Your job with the data below is to output exactly the lines from the one holding "Table 1. Subject" down to the one holding "Table 1. Categorization of S4 index", both included, and no others.

*** TASK DATA Section Begins ***

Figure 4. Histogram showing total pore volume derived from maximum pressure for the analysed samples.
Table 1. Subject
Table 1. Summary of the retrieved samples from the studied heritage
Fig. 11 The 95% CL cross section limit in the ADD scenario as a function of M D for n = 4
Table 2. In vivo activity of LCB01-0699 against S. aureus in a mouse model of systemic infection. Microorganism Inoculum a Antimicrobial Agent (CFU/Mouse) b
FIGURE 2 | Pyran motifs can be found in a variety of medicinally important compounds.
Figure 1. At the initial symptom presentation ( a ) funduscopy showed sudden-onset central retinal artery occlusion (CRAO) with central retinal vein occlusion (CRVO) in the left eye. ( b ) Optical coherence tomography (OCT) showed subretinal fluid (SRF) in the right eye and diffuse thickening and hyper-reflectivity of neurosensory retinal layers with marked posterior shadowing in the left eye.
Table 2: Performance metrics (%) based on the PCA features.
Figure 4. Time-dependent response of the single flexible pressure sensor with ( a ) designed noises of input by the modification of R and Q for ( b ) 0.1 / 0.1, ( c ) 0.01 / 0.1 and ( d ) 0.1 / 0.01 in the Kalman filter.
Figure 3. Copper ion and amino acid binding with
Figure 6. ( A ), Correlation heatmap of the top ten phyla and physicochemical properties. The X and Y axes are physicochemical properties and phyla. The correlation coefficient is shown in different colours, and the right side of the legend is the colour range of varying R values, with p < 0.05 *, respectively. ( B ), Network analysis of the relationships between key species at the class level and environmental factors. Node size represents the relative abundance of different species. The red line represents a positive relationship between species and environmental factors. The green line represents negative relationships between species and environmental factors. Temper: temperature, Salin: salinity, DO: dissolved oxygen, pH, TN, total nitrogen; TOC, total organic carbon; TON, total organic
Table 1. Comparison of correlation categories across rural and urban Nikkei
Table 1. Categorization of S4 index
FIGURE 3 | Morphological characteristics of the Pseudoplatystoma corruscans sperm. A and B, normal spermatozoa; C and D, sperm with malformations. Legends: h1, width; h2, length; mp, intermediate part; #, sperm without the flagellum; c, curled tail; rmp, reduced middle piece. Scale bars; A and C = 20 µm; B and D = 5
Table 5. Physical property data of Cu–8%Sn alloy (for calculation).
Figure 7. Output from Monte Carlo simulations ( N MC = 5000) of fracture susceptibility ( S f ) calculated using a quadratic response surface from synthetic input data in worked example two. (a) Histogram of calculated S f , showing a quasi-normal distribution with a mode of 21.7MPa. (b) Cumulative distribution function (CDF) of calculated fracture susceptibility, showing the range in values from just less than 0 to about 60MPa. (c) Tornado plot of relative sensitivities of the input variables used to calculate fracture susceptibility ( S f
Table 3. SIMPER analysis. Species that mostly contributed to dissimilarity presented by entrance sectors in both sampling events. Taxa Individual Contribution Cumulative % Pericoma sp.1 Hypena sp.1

*** TASK DATA Section Ends ***

→ **ANSWER TO THE EXERCISE**:
Table 1. Subject
Table 1. Summary of the retrieved samples from the studied heritage
Fig. 11 The 95% CL cross section limit in the ADD scenario as a function of M D for n = 4
Table 2. In vivo activity of LCB01-0699 against S. aureus in a mouse model of systemic infection. Microorganism Inoculum a Antimicrobial Agent (CFU/Mouse) b
FIGURE 2 | Pyran motifs can be found in a variety of medicinally important compounds.
Figure 1. At the initial symptom presentation ( a ) funduscopy showed sudden-onset central retinal artery occlusion (CRAO) with central retinal vein occlusion (CRVO) in the left eye. ( b ) Optical coherence tomography (OCT) showed subretinal fluid (SRF) in the right eye and diffuse thickening and hyper-reflectivity of neurosensory retinal layers with marked posterior shadowing in the left eye.
Table 2: Performance metrics (%) based on the PCA features.
Figure 4. Time-dependent response of the single flexible pressure sensor with ( a ) designed noises of input by the modification of R and Q for ( b ) 0.1 / 0.1, ( c ) 0.01 / 0.1 and ( d ) 0.1 / 0.01 in the Kalman filter.
Figure 3. Copper ion and amino acid binding with
Figure 6. ( A ), Correlation heatmap of the top ten phyla and physicochemical properties. The X and Y axes are physicochemical properties and phyla. The correlation coefficient is shown in different colours, and the right side of the legend is the colour range of varying R values, with p < 0.05 *, respectively. ( B ), Network analysis of the relationships between key species at the class level and environmental factors. Node size represents the relative abundance of different species. The red line represents a positive relationship between species and environmental factors. The green line represents negative relationships between species and environmental factors. Temper: temperature, Salin: salinity, DO: dissolved oxygen, pH, TN, total nitrogen; TOC, total organic carbon; TON, total organic
Table 1. Comparison of correlation categories across rural and urban Nikkei
Table 1. Categorization of S4 index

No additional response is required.